The 14th King’s Hussars amalgamated with the 20th Hussars in Cologne, Germany on 1st October 1922, to form the 14th/20th Hussars. In 1936 whilst in Lucknow, India, they were re-titled the 14th/20th King’s Hussars.
After the First World War it was clear that the role of the cavalry would be less important in war. Regiments were amalgamated rather than disbanded, to keep alive the traditions and honours of all that had preceded them. The Army was reduced from 31 regiments of cavalry to 22. The eight junior cavalry regiments, including the 20th Hussars, were warned in late 1921 for disbandment. By the end of 1921, the majority of the men and officers of the 20th Hussars had been drafted to the 3rd and the 11th Hussars. The Commanding Officer, Lieutenant Colonel Arthur Little, and 6 other members of the Regiment were left to wind up the regiment’s affairs. However, in January 1922 the War Office decided that it wished to preserve the identities of the junior regiments in order to be able to reinstate them if required for future conflicts. One squadron of 20th Hussars would be retained, amalgamated with the 14th King’s Hussars and continue to wear its own uniform.
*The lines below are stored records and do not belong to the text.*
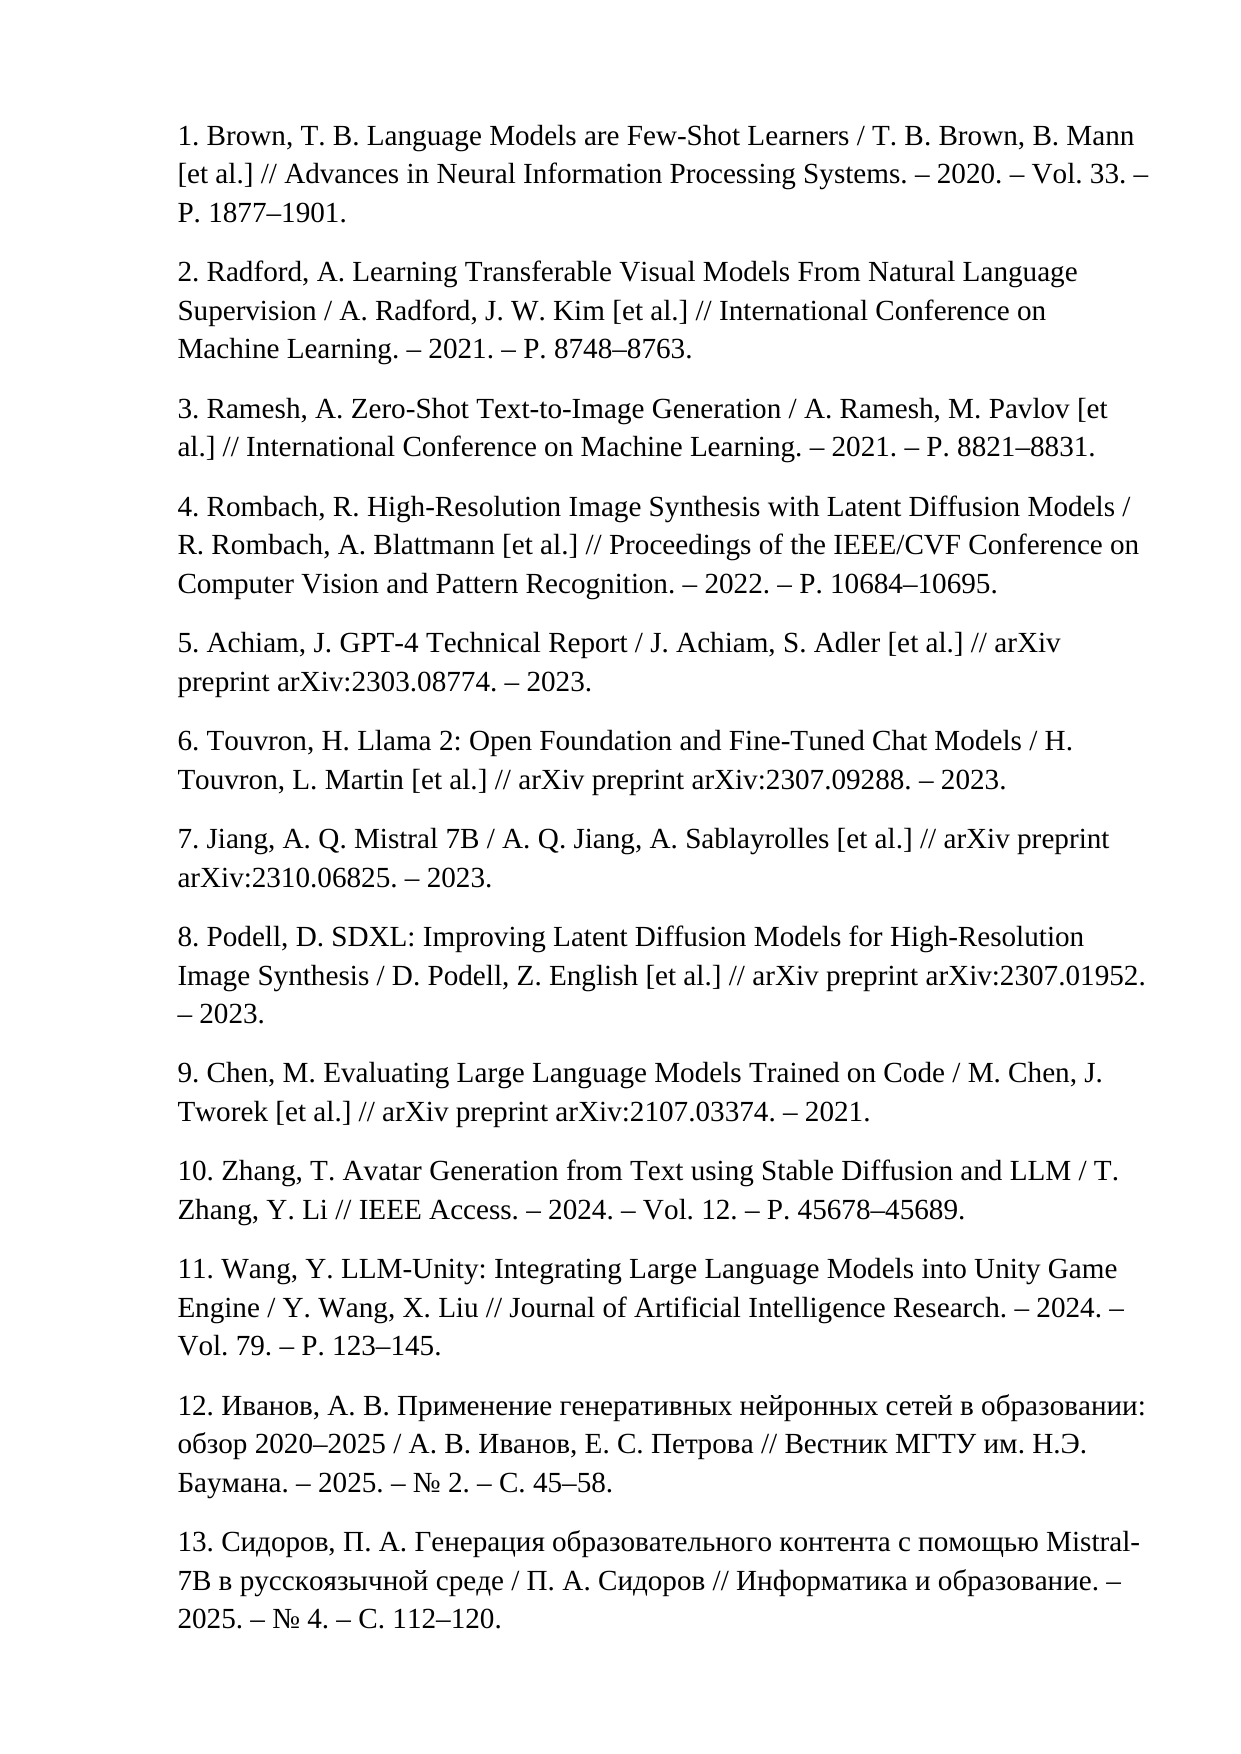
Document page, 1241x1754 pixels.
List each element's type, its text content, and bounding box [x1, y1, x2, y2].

list Chen, M. Evaluating Large Language Models Trained on Code / M. Chen, J. Tworek [et al.] // arXiv preprint arXiv:2107.03374. – 2021. [177, 1056, 1152, 1128]
list Rombach, R. High-Resolution Image Synthesis with Latent Diffusion Models / R. Rombach, A. Blattmann [et al.] // Proceedings of the IEEE/CVF Conference on Computer Vision and Pattern Recognition. – 2022. – P. 10684–10695. [177, 489, 1152, 599]
list Иванов, А. В. Применение генеративных нейронных сетей в образовании: обзор 2020–2025 / А. В. Иванов, Е. С. Петрова // Вестник МГТУ им. Н.Э. Баумана. – 2025. – № 2. – С. 45–58. [177, 1388, 1152, 1498]
list Ramesh, A. Zero-Shot Text-to-Image Generation / A. Ramesh, M. Pavlov [et al.] // International Conference on Machine Learning. – 2021. – P. 8821–8831. [177, 391, 1152, 463]
text 6. Touvron, H. Llama 2: Open Foundation and Fine-Tuned Chat Models / H. Touvron, L. Martin [et al.] // arXiv preprint arXiv:2307.09288. – 2023. [177, 723, 1152, 795]
text 7. Jiang, A. Q. Mistral 7B / A. Q. Jiang, A. Sablayrolles [et al.] // arXiv preprint arXiv:2310.06825. – 2023. [177, 821, 1152, 893]
list Wang, Y. LLM-Unity: Integrating Large Language Models into Unity Game Engine / Y. Wang, X. Liu // Journal of Artificial Intelligence Research. – 2024. – Vol. 79. – P. 123–145. [177, 1251, 1152, 1362]
list Podell, D. SDXL: Improving Latent Diffusion Models for High-Resolution Image Synthesis / D. Podell, Z. English [et al.] // arXiv preprint arXiv:2307.01952. – 2023. [177, 919, 1152, 1030]
list Сидоров, П. А. Генерация образовательного контента с помощью Mistral-7B в русскоязычной среде / П. А. Сидоров // Информатика и образование. – 2025. – № 4. – С. 112–120. [177, 1524, 1152, 1635]
list Zhang, T. Avatar Generation from Text using Stable Diffusion and LLM / T. Zhang, Y. Li // IEEE Access. – 2024. – Vol. 12. – P. 45678–45689. [177, 1153, 1152, 1226]
list Brown, T. B. Language Models are Few-Shot Learners / T. B. Brown, B. Mann [et al.] // Advances in Neural Information Processing Systems. – 2020. – Vol. 33. – P. 1877–1901. [177, 118, 1152, 229]
list Radford, A. Learning Transferable Visual Models From Natural Language Supervision / A. Radford, J. W. Kim [et al.] // International Conference on Machine Learning. – 2021. – P. 8748–8763. [177, 254, 1152, 365]
text 5. Achiam, J. GPT-4 Technical Report / J. Achiam, S. Adler [et al.] // arXiv preprint arXiv:2303.08774. – 2023. [177, 625, 1152, 697]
Accordingly, the 20th Hussars became A Squadron of the 14th/20thHussars at the amalgamation on 1st October 1922 in Cologne, and continued to wear the 20th Hussars’ cap badge. The Prussian Eagle, which had been removed in 1914 was reinstated in 1926, although it did not become officially authorised until 1931.
The tradition of A Squadron as the 20th Hussar Squadron lives on; A Squadron Leader 14th/20th King’s Hussars wore the 20th Hussar capbadge during The 1st Gulf War.